- Ghoghardiha Location in Bihar, India
- Coordinates: 26°17′00″N 86°28′00″E﻿ / ﻿26.2833°N 86.4667°E
- Country: India
- State: Bihar
- District: Madhubani

Population (2011)
- • Total: 157,224

Languages
- • Official: Maithili, Hindi
- Time zone: UTC+5:30 (IST)
- Postal code: 847402
- Telephone code: 06277
- ISO 3166 code: IN-BR

= Ghoghardiha =

Ghoghardiha is a city and a notified area in Darbhanga division, Madhubani district in the state of Bihar, India. Ghoghardiha is also a Railway Station which connects Saharsa to Laheria Sarai via Nirmali, Jhanjharpur, Lohana and Sakri.

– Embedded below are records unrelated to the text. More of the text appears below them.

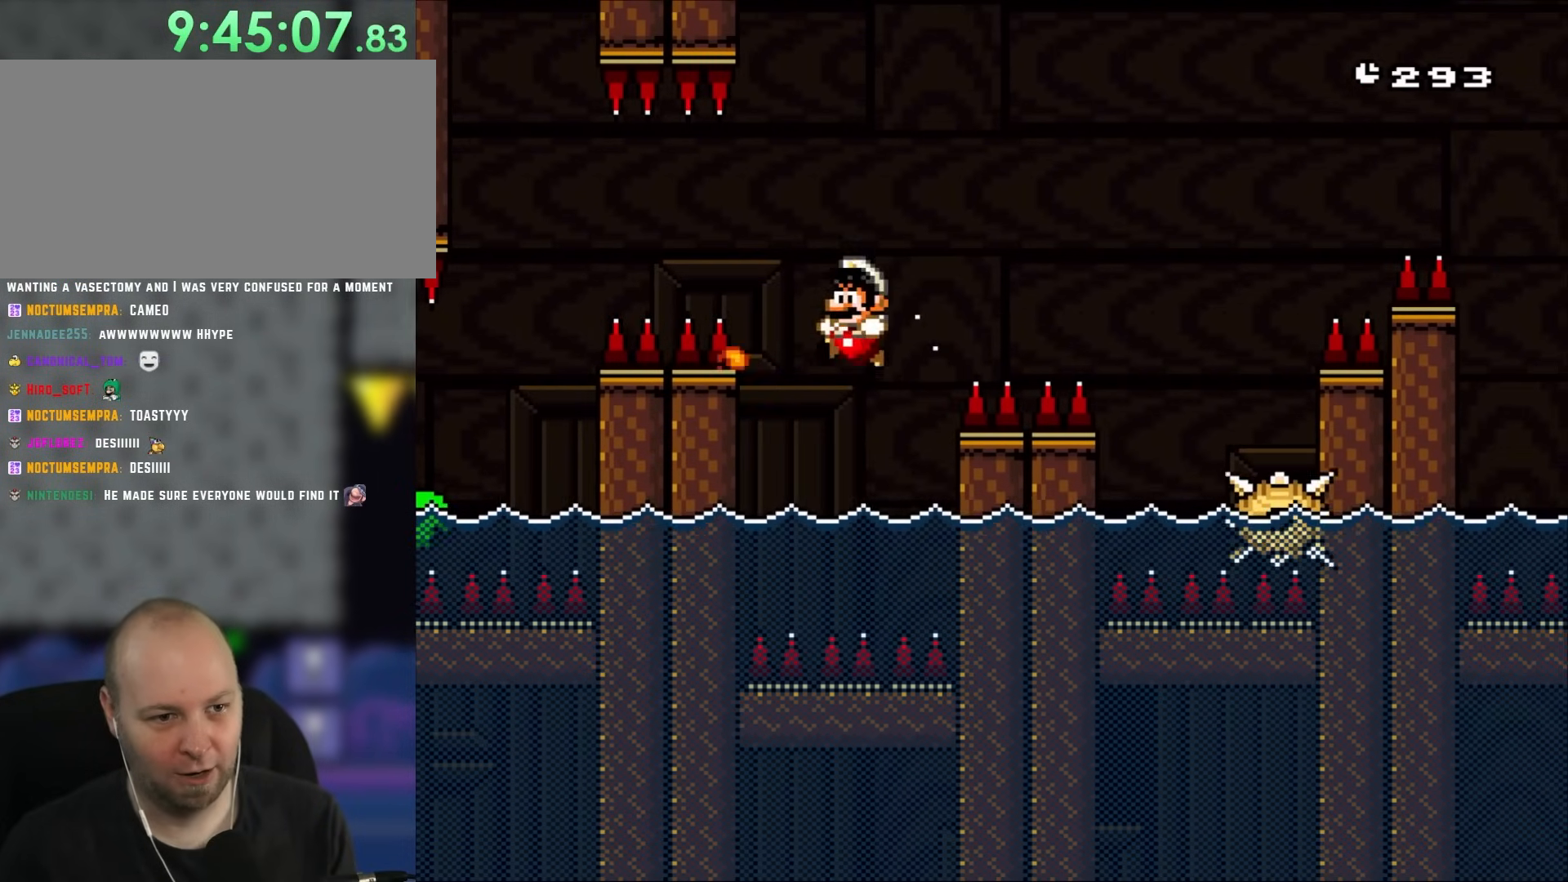
{"buttons": ["X", "DPAD_UP"], "events": [[117, "DPAD_LEFT", "up"], [150, "DPAD_RIGHT", "down"], [150, "DPAD_UP", "up"], [250, "DPAD_UP", "down"], [333, "DPAD_RIGHT", "up"], [383, "A", "down"], [483, "A", "up"]]}
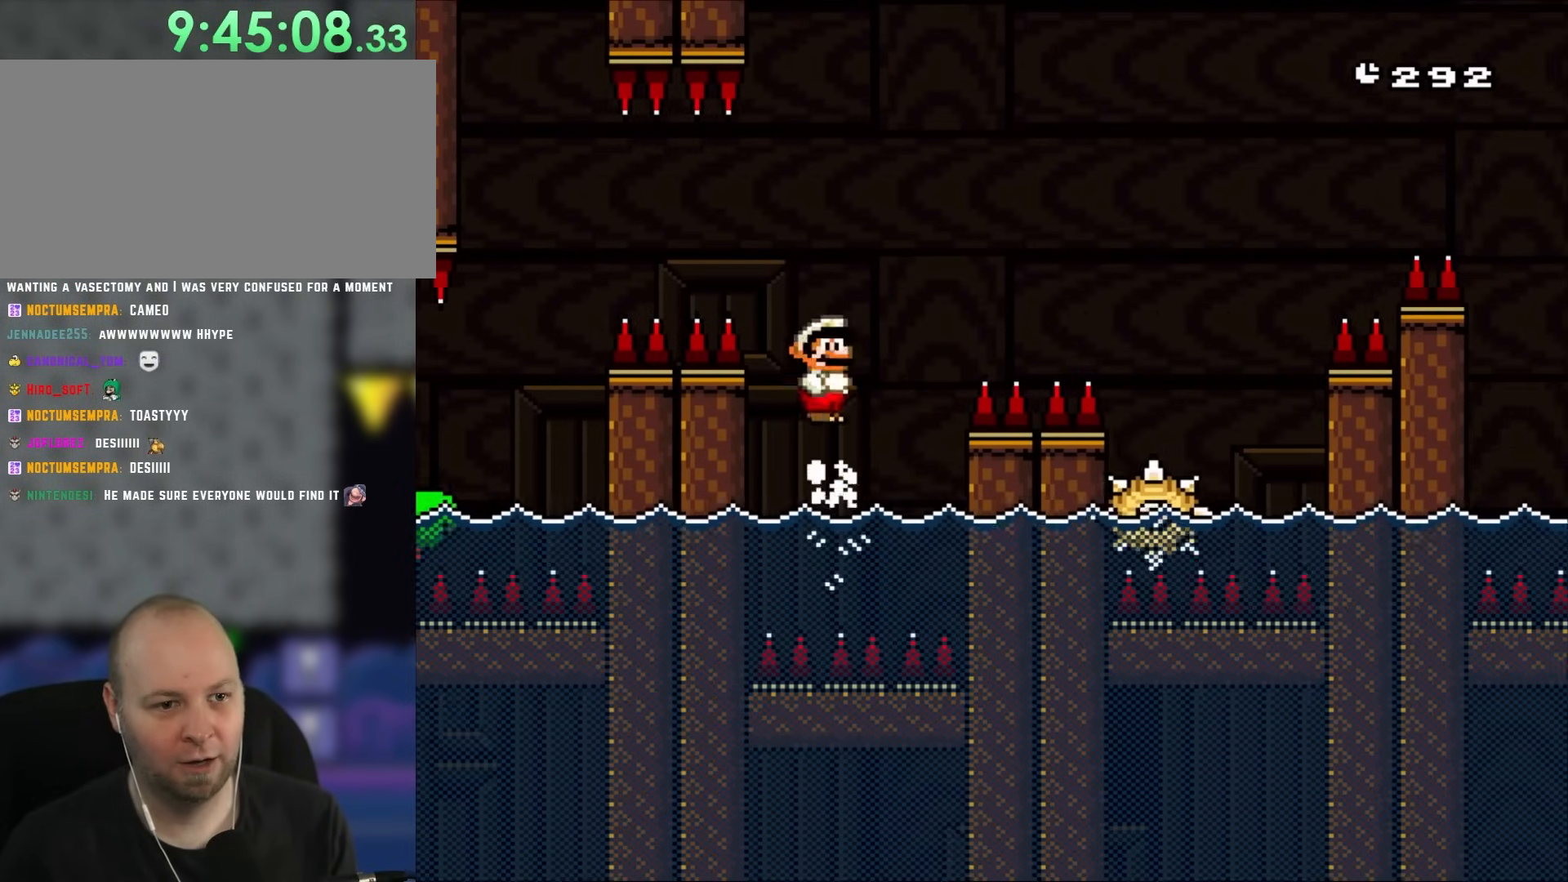
{"buttons": ["A", "X", "DPAD_UP"], "events": [[17, "DPAD_RIGHT", "down"], [50, "DPAD_UP", "up"], [117, "DPAD_UP", "down"], [183, "DPAD_RIGHT", "up"], [217, "DPAD_LEFT", "down"], [217, "DPAD_UP", "up"], [317, "DPAD_LEFT", "up"], [350, "DPAD_UP", "down"], [383, "DPAD_RIGHT", "down"], [450, "DPAD_RIGHT", "up"], [467, "A", "down"]]}
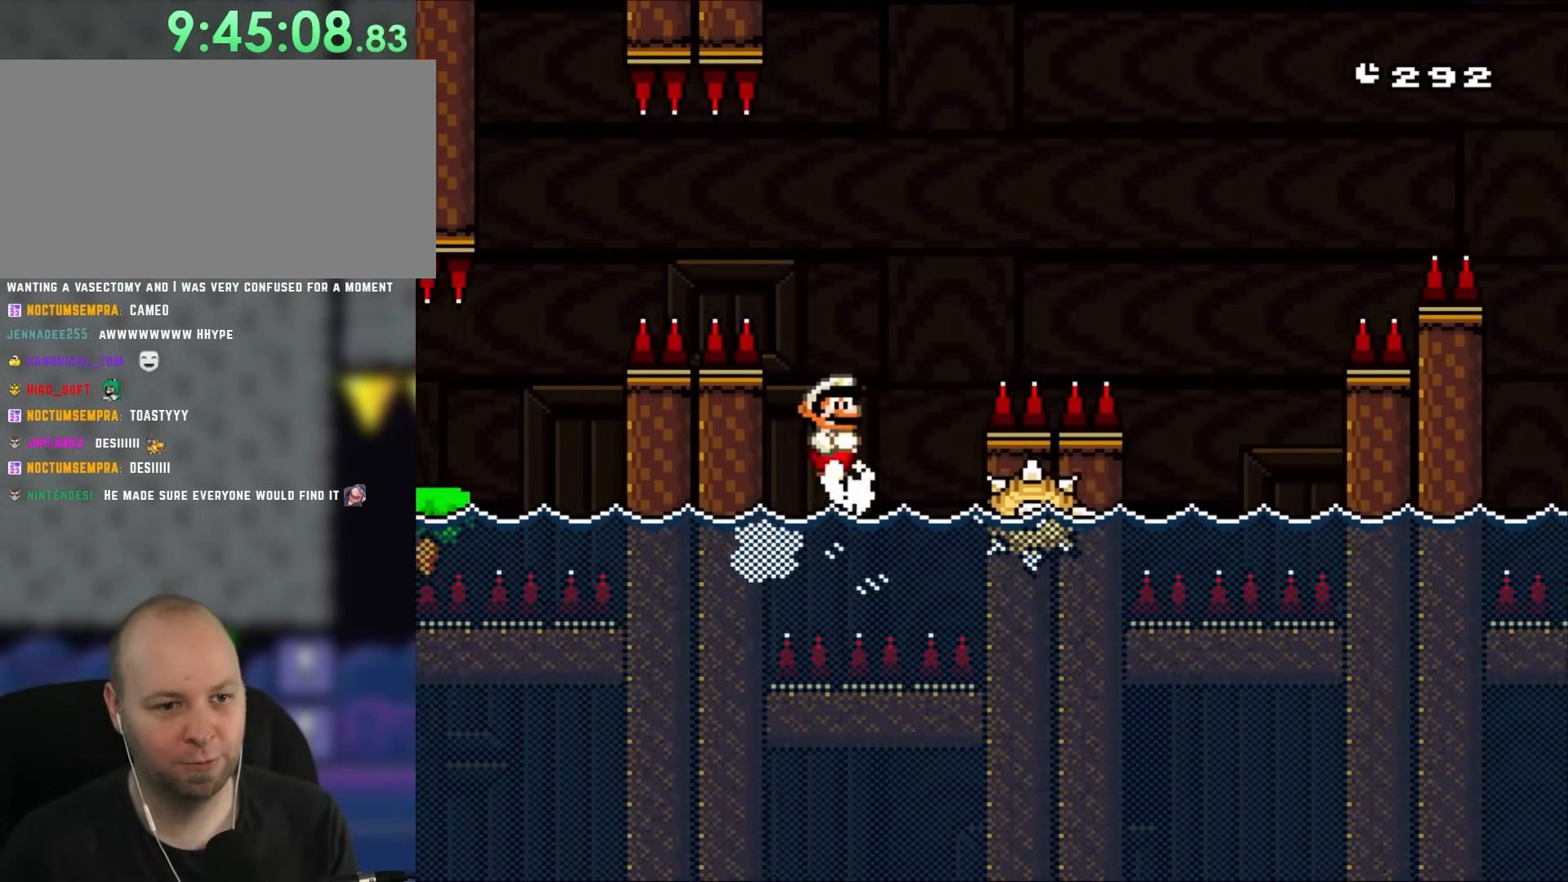
{"buttons": ["A", "X", "DPAD_LEFT"], "events": [[17, "DPAD_LEFT", "down"], [83, "DPAD_UP", "up"], [117, "DPAD_UP", "down"], [150, "DPAD_LEFT", "up"], [150, "DPAD_RIGHT", "down"], [150, "DPAD_UP", "up"], [317, "DPAD_UP", "down"], [350, "DPAD_RIGHT", "up"], [383, "DPAD_LEFT", "down"], [383, "DPAD_UP", "up"]]}
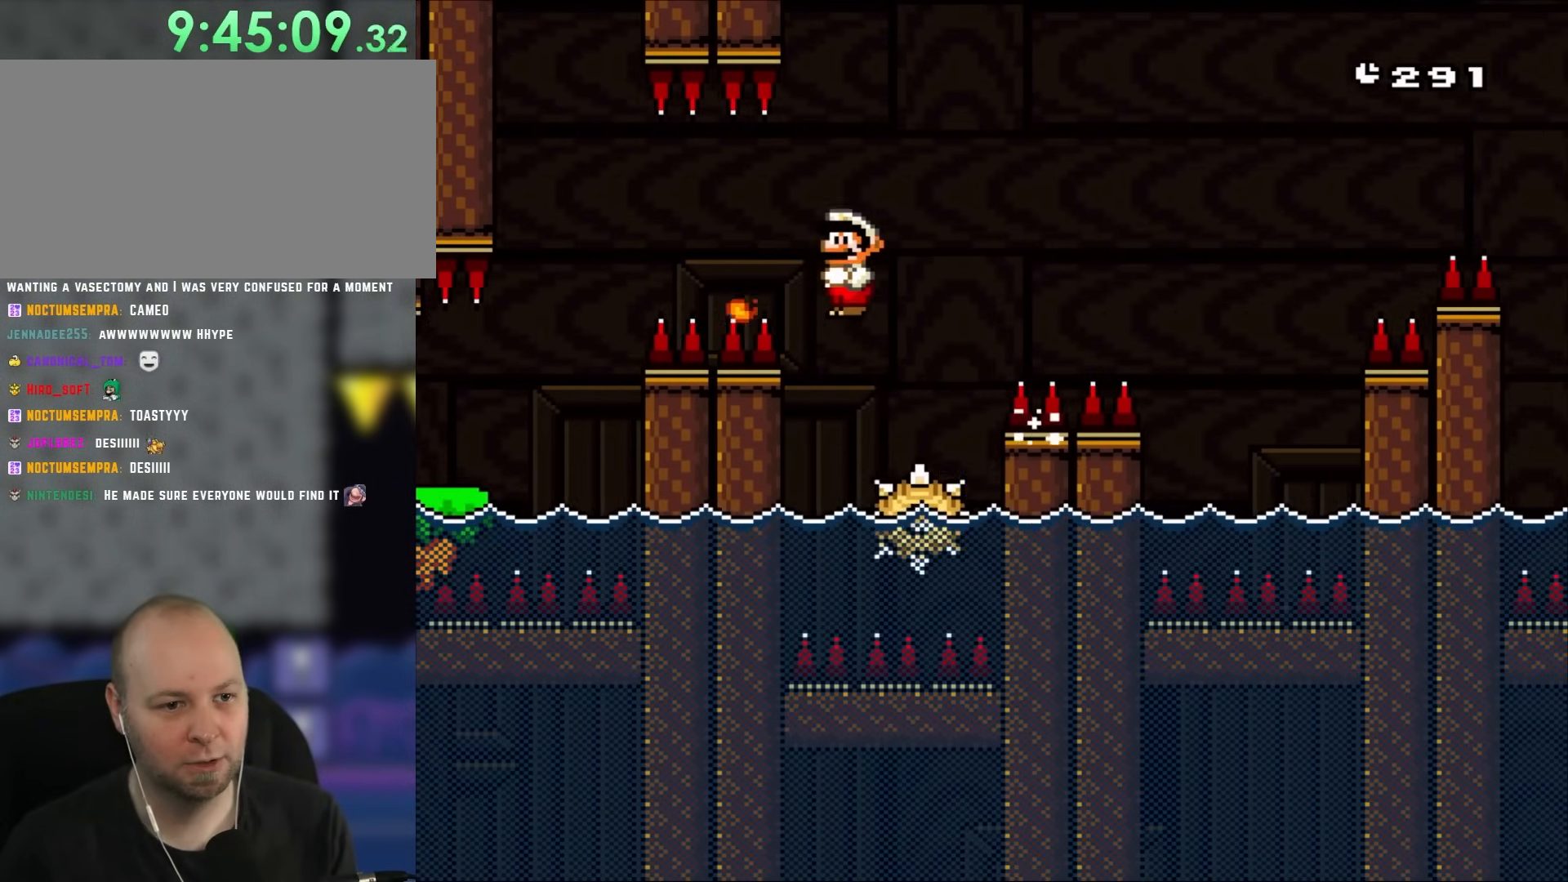
{"buttons": ["A", "X", "DPAD_RIGHT"], "events": [[50, "DPAD_LEFT", "up"], [67, "DPAD_RIGHT", "down"], [200, "DPAD_RIGHT", "up"], [250, "DPAD_LEFT", "down"], [383, "DPAD_LEFT", "up"], [383, "DPAD_UP", "down"], [417, "DPAD_RIGHT", "down"], [417, "DPAD_UP", "up"]]}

The old name of this village was Gau-ghaddi (cow home). Later became Ghoghardiha.

==Demographics==
At the 2011 India census, Ghoghardiha had a population of 157,224 (80,796 males and 76,428 females.

==Air Transport==

Darbhanga Airport is the nearest airport around 73 km away in India and Rajbiraj Airport is the nearest airport roughly 59 km away in Nepal and can be accessed by Kunauli border. One can easily take erickshaw from border to Airport. Shree Airlines operates daily flights between Rajbiraj and Kathmandu
The flight will cost roughly Rs 1,800 INR.